* _Extracted entries_
===============
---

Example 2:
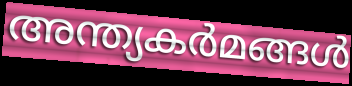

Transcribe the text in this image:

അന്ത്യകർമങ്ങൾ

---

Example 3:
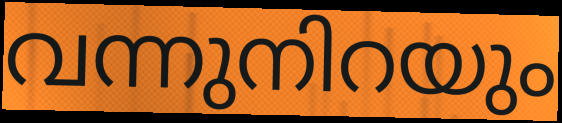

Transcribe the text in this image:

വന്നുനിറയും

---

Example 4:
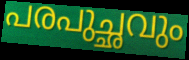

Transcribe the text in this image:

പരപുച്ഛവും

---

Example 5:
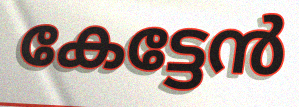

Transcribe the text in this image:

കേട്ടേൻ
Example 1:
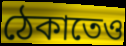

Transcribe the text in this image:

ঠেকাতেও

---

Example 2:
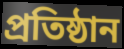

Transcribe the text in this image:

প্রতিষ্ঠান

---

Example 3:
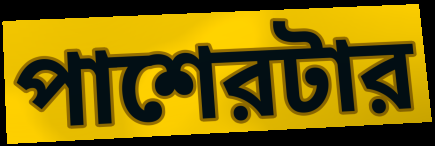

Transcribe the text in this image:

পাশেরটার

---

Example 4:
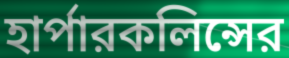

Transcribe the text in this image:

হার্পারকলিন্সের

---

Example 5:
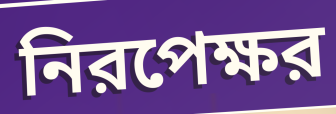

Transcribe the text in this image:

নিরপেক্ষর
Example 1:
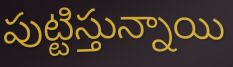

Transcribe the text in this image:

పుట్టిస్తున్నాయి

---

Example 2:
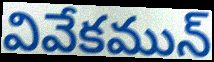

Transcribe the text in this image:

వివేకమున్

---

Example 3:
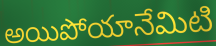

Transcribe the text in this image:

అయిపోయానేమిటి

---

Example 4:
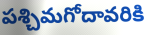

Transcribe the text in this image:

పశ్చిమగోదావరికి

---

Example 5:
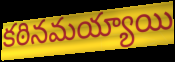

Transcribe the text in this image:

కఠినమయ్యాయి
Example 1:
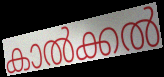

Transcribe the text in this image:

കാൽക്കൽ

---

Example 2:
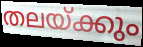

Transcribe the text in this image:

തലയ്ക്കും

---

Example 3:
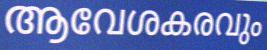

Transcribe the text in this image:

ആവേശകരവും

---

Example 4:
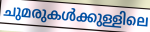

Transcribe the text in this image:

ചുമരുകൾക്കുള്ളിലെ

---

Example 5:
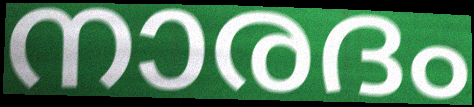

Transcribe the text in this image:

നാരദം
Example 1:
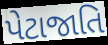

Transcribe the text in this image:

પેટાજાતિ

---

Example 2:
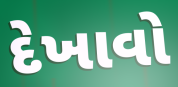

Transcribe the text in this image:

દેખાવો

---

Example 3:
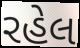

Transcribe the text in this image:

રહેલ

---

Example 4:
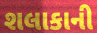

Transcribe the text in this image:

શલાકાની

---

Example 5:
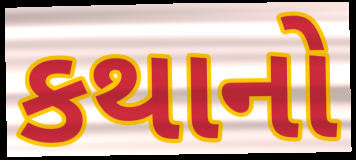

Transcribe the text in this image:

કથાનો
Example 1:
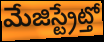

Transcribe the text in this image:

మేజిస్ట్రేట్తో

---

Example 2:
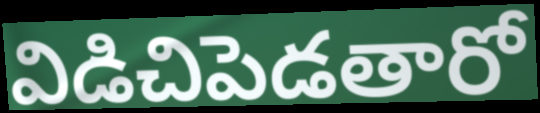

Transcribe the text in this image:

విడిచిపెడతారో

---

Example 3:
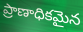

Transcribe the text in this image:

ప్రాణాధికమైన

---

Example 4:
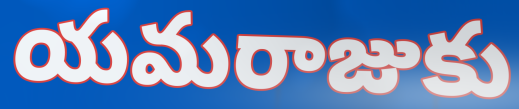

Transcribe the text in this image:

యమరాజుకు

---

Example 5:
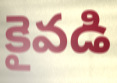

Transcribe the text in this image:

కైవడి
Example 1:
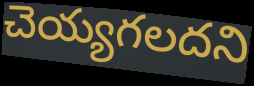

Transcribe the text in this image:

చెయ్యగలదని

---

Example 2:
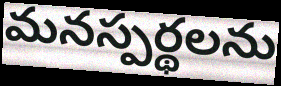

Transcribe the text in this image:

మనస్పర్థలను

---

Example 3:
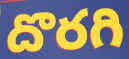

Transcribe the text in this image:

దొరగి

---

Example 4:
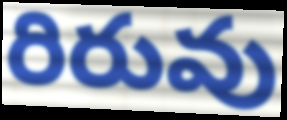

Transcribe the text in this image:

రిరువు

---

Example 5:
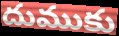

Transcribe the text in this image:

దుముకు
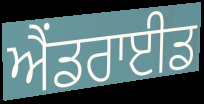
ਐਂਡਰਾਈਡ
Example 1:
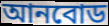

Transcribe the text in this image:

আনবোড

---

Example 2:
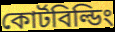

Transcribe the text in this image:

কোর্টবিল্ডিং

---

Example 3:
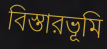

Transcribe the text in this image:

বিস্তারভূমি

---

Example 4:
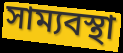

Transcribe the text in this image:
===============
* _What you are asked to do_
Copy out all the data exactly. The images should not appear in the copy.

* _Result of the task_
---

Example 2:

Transcribe the text in this image:

അന്ത്യകർമങ്ങൾ

---

Example 3:

Transcribe the text in this image:

വന്നുനിറയും

---

Example 4:

Transcribe the text in this image:

പരപുച്ഛവും

---

Example 5:

Transcribe the text in this image:

കേട്ടേൻ
Example 1:

Transcribe the text in this image:

ঠেকাতেও

---

Example 2:

Transcribe the text in this image:

প্রতিষ্ঠান

---

Example 3:

Transcribe the text in this image:

পাশেরটার

---

Example 4:

Transcribe the text in this image:

হার্পারকলিন্সের

---

Example 5:

Transcribe the text in this image:

নিরপেক্ষর
Example 1:

Transcribe the text in this image:

పుట్టిస్తున్నాయి

---

Example 2:

Transcribe the text in this image:

వివేకమున్

---

Example 3:

Transcribe the text in this image:

అయిపోయానేమిటి

---

Example 4:

Transcribe the text in this image:

పశ్చిమగోదావరికి

---

Example 5:

Transcribe the text in this image:

కఠినమయ్యాయి
Example 1:

Transcribe the text in this image:

കാൽക്കൽ

---

Example 2:

Transcribe the text in this image:

തലയ്ക്കും

---

Example 3:

Transcribe the text in this image:

ആവേശകരവും

---

Example 4:

Transcribe the text in this image:

ചുമരുകൾക്കുള്ളിലെ

---

Example 5:

Transcribe the text in this image:

നാരദം
Example 1:

Transcribe the text in this image:

પેટાજાતિ

---

Example 2:

Transcribe the text in this image:

દેખાવો

---

Example 3:

Transcribe the text in this image:

રહેલ

---

Example 4:

Transcribe the text in this image:

શલાકાની

---

Example 5:

Transcribe the text in this image:

કથાનો
Example 1:

Transcribe the text in this image:

మేజిస్ట్రేట్తో

---

Example 2:

Transcribe the text in this image:

విడిచిపెడతారో

---

Example 3:

Transcribe the text in this image:

ప్రాణాధికమైన

---

Example 4:

Transcribe the text in this image:

యమరాజుకు

---

Example 5:

Transcribe the text in this image:

కైవడి
Example 1:

Transcribe the text in this image:

చెయ్యగలదని

---

Example 2:

Transcribe the text in this image:

మనస్పర్థలను

---

Example 3:

Transcribe the text in this image:

దొరగి

---

Example 4:

Transcribe the text in this image:

రిరువు

---

Example 5:

Transcribe the text in this image:

దుముకు
ਐਂਡਰਾਈਡ
Example 1:

Transcribe the text in this image:

আনবোড

---

Example 2:

Transcribe the text in this image:

কোর্টবিল্ডিং

---

Example 3:

Transcribe the text in this image:

বিস্তারভূমি

---

Example 4:

Transcribe the text in this image:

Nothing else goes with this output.